Florida has led the way. In what may become a blueprint for federal policy, the state adopted a series of laws, regulations and executive orders that “privilege some parents’ ideological preferences above all others, tie the hands of educators, and limit students’ access to information.”

Florida has banned the teaching of “any concept that promotes, advances, or compels individuals to believe discriminatory concepts”; prohibited spending state funds on diversity, equity and inclusion programs; barred classroom discussion of gender identity through third grade; pulled hundreds of books that describe “sexual conduct” or are deemed age inappropriate from school shelves; and encouraged parents to object to instructional materials they deem immoral or harmful.

According to a 2024 Washington Post survey, 38 states have adopted laws either restricting or expanding teaching on race, racism, gender or history. Although some, such as a 2021 Rhode Island law mandating instruction on “African Heritage and History,” reflect progressives’ priorities, fully two-thirds of the laws are restrictive, and 90 percent of those were passed in states that voted for Trump in 2020.

Conservatives insist that restrictive laws are necessary to combat “woke” indoctrination and protect the rights of parents to educate their children in accordance with their values. Liberals argue that “inclusive curricula” are required to enable all students to thrive.

In addition to striking down Louisiana’s Ten Commandment’s statute, federal judges are considering challenges to many of the other red state instructional mandates.

In the past, school districts have usually had wide latitude in instruction, an approach that is more responsive to the educational priorities of local communities than statewide mandates. After all, even the reddest and bluest states have plenty of residents (in places like Austin, Texas and upstate New York) who dissent, often vigorously, from the majority’s agenda.
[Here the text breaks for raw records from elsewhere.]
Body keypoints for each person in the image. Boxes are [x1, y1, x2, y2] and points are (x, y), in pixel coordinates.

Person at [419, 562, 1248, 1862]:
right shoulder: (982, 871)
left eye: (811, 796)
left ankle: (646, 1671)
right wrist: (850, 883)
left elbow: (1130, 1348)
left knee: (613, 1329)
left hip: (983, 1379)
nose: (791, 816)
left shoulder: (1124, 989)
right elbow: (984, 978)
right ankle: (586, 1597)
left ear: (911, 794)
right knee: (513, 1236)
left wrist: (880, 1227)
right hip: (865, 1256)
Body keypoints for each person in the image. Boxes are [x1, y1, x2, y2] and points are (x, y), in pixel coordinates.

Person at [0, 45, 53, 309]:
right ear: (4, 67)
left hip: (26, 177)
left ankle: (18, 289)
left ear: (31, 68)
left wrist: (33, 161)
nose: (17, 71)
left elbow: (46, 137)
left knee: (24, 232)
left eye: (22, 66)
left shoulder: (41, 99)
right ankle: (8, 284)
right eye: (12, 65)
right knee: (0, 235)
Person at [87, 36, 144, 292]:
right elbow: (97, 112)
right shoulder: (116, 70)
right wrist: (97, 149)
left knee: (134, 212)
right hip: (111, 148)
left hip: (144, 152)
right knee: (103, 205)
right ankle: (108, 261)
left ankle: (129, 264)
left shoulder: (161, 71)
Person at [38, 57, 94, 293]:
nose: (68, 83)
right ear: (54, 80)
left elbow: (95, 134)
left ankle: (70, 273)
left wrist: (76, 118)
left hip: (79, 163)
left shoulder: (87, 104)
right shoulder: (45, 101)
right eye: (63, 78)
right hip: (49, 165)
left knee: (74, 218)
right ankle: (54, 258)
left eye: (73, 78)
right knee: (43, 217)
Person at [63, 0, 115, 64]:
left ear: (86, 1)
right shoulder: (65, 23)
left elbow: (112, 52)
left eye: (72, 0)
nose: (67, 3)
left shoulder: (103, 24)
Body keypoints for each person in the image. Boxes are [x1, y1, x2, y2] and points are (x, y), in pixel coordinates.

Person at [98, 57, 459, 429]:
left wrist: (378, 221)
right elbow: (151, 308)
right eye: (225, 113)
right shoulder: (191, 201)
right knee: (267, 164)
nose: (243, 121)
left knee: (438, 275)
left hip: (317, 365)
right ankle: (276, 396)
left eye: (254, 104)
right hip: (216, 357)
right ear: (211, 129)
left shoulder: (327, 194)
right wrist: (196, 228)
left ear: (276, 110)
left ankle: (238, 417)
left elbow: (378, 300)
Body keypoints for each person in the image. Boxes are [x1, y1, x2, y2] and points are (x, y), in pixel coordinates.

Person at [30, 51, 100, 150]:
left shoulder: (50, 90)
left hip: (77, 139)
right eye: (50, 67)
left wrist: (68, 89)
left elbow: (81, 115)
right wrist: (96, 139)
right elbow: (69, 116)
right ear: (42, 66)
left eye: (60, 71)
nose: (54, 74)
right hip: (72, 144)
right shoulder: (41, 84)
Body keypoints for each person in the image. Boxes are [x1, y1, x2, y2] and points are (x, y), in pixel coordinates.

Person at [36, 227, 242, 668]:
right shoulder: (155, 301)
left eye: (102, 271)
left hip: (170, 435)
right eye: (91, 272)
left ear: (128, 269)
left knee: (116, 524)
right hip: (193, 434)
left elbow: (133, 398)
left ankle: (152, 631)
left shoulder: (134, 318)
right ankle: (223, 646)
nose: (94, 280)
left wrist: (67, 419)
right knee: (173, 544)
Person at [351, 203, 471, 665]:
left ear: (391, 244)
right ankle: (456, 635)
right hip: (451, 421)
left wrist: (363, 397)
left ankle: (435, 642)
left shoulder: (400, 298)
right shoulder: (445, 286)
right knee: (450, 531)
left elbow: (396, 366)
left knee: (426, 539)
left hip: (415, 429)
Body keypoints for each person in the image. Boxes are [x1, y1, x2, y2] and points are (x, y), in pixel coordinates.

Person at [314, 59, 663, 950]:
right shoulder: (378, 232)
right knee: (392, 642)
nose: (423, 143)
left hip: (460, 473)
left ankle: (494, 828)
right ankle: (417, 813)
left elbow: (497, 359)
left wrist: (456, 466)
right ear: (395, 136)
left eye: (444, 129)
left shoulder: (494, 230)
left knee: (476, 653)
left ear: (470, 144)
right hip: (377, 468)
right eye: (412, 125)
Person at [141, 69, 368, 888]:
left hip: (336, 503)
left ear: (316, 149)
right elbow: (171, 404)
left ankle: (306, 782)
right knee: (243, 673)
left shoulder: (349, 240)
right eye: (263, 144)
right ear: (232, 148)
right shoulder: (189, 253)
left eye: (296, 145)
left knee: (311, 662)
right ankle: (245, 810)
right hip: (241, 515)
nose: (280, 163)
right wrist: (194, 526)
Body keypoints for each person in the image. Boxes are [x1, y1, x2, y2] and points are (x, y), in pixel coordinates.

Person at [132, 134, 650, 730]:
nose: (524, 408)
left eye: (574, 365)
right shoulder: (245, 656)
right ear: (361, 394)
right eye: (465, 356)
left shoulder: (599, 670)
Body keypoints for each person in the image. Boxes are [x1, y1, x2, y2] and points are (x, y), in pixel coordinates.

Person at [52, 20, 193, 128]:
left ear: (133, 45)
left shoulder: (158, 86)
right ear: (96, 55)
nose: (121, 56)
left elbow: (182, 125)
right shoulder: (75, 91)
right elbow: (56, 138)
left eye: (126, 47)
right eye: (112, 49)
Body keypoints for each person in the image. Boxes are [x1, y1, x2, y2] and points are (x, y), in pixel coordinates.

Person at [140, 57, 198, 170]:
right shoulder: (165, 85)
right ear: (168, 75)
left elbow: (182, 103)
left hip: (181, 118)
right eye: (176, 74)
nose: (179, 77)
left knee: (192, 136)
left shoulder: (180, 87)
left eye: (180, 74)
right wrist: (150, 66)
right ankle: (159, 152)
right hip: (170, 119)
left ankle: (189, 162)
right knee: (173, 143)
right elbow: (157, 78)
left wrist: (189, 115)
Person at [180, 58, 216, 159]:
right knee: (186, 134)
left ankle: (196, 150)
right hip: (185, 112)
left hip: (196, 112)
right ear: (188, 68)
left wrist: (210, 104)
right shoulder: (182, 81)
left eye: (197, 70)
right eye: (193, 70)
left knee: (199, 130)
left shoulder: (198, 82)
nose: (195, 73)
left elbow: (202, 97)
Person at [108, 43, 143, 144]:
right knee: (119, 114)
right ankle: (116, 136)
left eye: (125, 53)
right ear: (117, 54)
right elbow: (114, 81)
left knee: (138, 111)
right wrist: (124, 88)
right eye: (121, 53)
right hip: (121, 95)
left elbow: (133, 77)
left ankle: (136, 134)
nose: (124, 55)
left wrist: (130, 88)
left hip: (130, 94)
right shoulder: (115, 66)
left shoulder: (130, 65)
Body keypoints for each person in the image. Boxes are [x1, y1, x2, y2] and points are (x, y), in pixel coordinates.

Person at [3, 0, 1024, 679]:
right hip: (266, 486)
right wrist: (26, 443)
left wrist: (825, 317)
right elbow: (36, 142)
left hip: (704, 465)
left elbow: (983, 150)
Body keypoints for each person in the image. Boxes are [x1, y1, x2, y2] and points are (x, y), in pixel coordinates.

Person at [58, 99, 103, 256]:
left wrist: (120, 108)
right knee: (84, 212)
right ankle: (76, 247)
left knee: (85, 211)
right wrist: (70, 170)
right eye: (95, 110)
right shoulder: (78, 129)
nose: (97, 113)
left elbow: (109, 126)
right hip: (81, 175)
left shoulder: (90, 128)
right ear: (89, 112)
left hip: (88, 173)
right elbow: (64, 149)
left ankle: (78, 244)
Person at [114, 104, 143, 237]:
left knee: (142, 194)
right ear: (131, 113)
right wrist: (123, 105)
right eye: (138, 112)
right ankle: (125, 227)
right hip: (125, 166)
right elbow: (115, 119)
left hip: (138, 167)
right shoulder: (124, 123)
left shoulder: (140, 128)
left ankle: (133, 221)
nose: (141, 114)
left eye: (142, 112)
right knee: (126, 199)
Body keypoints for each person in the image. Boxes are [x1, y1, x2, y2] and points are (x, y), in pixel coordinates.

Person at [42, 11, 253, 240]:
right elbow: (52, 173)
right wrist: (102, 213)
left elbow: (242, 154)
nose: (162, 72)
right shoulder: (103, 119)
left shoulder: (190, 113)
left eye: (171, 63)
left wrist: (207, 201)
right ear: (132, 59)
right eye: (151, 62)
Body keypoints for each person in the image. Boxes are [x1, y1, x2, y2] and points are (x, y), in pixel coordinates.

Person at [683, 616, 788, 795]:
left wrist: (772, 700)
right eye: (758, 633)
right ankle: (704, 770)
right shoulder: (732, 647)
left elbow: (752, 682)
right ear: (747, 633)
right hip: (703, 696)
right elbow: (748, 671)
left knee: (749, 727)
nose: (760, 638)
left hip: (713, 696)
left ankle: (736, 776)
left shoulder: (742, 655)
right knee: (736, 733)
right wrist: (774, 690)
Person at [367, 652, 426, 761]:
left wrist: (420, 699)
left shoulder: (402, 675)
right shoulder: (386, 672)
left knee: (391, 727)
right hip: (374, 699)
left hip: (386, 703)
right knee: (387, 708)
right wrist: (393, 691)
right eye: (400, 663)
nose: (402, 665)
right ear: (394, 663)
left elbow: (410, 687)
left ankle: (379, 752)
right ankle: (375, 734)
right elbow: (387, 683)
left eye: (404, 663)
The current burst of state regulation is unprecedented, and it is having a profound impact on the education of America’s kids. What students are told about the subjects that most divide the country increasingly depends on whether they attend school in a blue state or a red one — almost certainly exacerbating polarization.

All this has a dramatic chilling effect on teachers. According to a 2023 survey, 65 percent of teachers have restricted their instruction on “political and social issues,” twice the number subject to restrictive state laws.

For most of American history, one could claim that Newton’s Third Law of Motion — for every action, there is an equal and opposite reaction — has applied to politics as well. So Americans might expect that ideological extremes in state educational policy will eventually be reversed.

But if U.S. institutions do not preserve the norms, practices and principles of democracy, we may discover — when it’s too late — that Newton’s Third Law no longer applies.

Glenn C. Altschuler is the Thomas and Dorothy Litwin Emeritus Professor of American Studies at Cornell University. David Wippman is emeritus president of Hamilton College.